Thursday, March 16, 2017

Strategic Planning: The World's Most Valuable List

Everyone loves lists! I think it's human nature. Just look at the rise of PowerPoint or Buzzfeed. With something as complex and fluctuating as strategic planning, the easiest way to express it would be a list. The Jossey-Bass Handbook of Nonprofit Leadership and Management provides John M. Bryson's Strategy Change Cycle, so lets examine it and see what value is being created:

1. Initiate and agree on a strategic planning process

2.  Identify organizational mandates

3. Clarify organizational mission and values

4. Assess the external and internal environments to identify strengths, weaknesses, opportunities, and threats

5. Identify the strategic issues facing the organization

6. Formulate strategies to manage the issues

7. Review and adopt the strategic plan

8. Establish an effective organizational vision

9. Develop an effective implementation process

10. Reassess strategies and the strategic planning process

When engaging in any planning work, it's important to ask: What value is being created by this process? Well, in examining the list above, we can see that strategic planning manages assets and thus creates value by making assets more effective and efficient. Here are just a few ways strategic planning is creating this value by streamlining resources -- and yes, it's another list!
  • Reducing redundancy -- Unlike engineering, program development should not have redundancy. Our steps forward should be focused and achievable as to not burden our limited systems more than once to achieve some good. This is reflected in every step, but particularly in steps 6 and 9. By formulating strategies to manage issues, we assure that when problems occur, we won't have to cyclically resolve them, thus taxing our resources and producign redundancy. And when we develop implementation strategies, we assure that in practice, we can achieve some good without over-allocating our resources and creating redundancy.
  • Streamlining our assets and resources -- Similar to reducing redundancy, when we strategically plan, we assure that our available resources are adequate and efficient in developing some good. This prevents us from wasting precious resources and is primarily the target of steps 2 and 4, though streamlining occurs at every point. In step 2, we identify the requirement guidelines of the organization which could be limiting. This prevents us from mission creep and ensures that the approaches developed tie into the mandate parameters. In step 4, by assessing our SWOT analysis (strengths, weaknesses, opportunities, and strengths), we find programmatic overlap that could help us consolidate our resources to achieve a single focus more efficiently. Further, by anticipating weaknesses and threats, we are better able to set goals and direction for our resource utilization.
Even though we love lists, the most important part of strategic planning is that it is non-terminal. The constant evaluations and reassessments means that the process fold in on itself and moves in new directions all the time. Much like this closing, strategic planning is a process that one should implement at all times ad in all areas of their work.

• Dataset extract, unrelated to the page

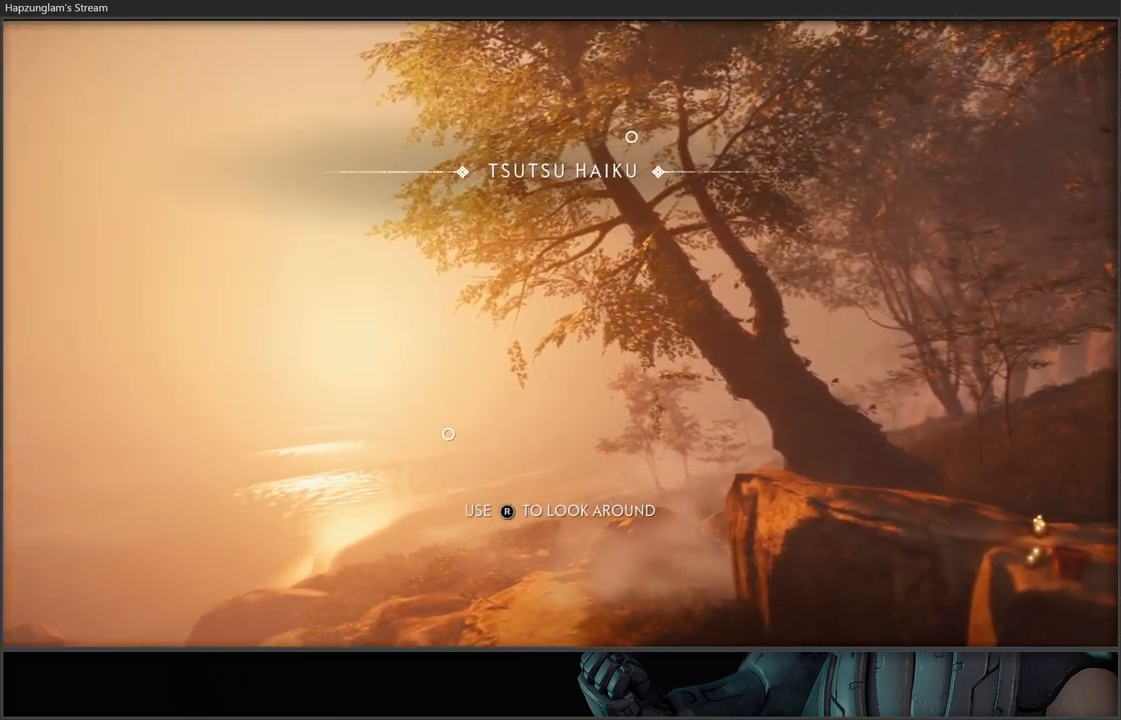
{"buttons": [], "left_stick": "center", "right_stick": "down-left", "events": [[283, "right_stick", "down-left"]]}
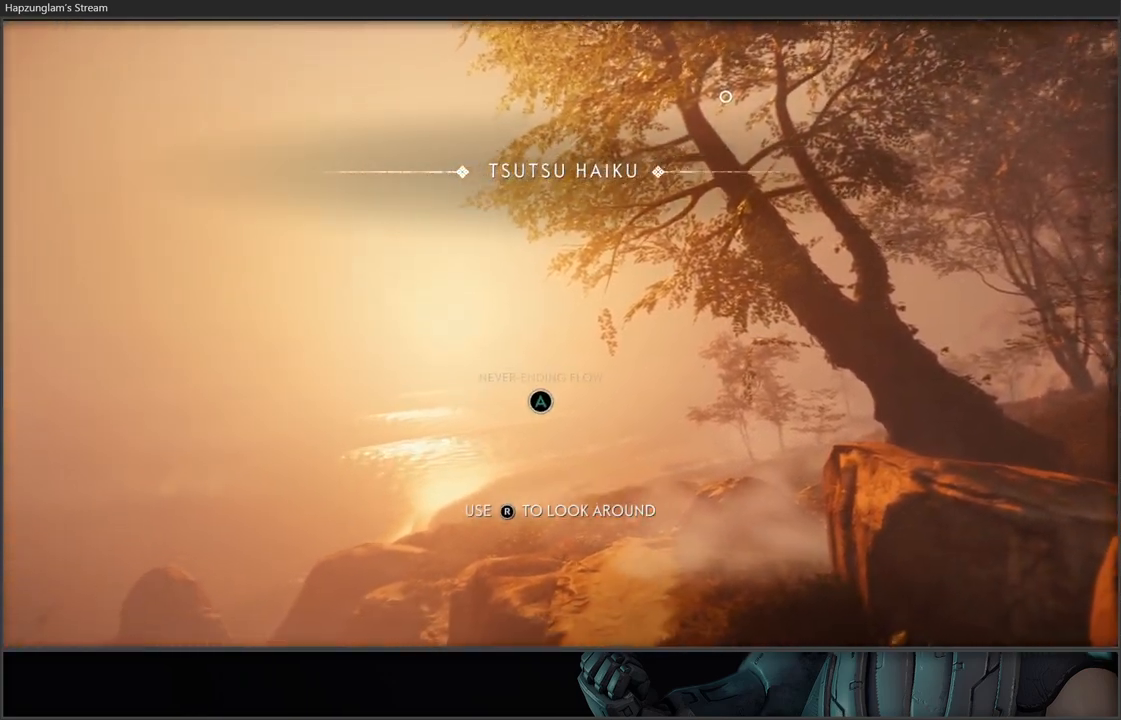
{"buttons": [], "left_stick": "center", "right_stick": "center", "events": [[233, "right_stick", "center"]]}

[Former GE CEO John Welch's response to the question 'What makes a good manager'] 
"Good business leaders create a vision, articulate the vision, passionately own the vision, and relentlessly drive it to completion. Above all else, though, good leaders are open. They go up, down, and around their organization to reach people. They don't stick to the established channels."



References 
Bryson, John & Renz, David. The Jossey-Bass handbook of nonprofit leadership and management, Chapter 8.
Tichy, . Charan, R. (1989) Speed, Simplicity, Self-Confidence: An Interview with Jack Welch. Harvard Business Review.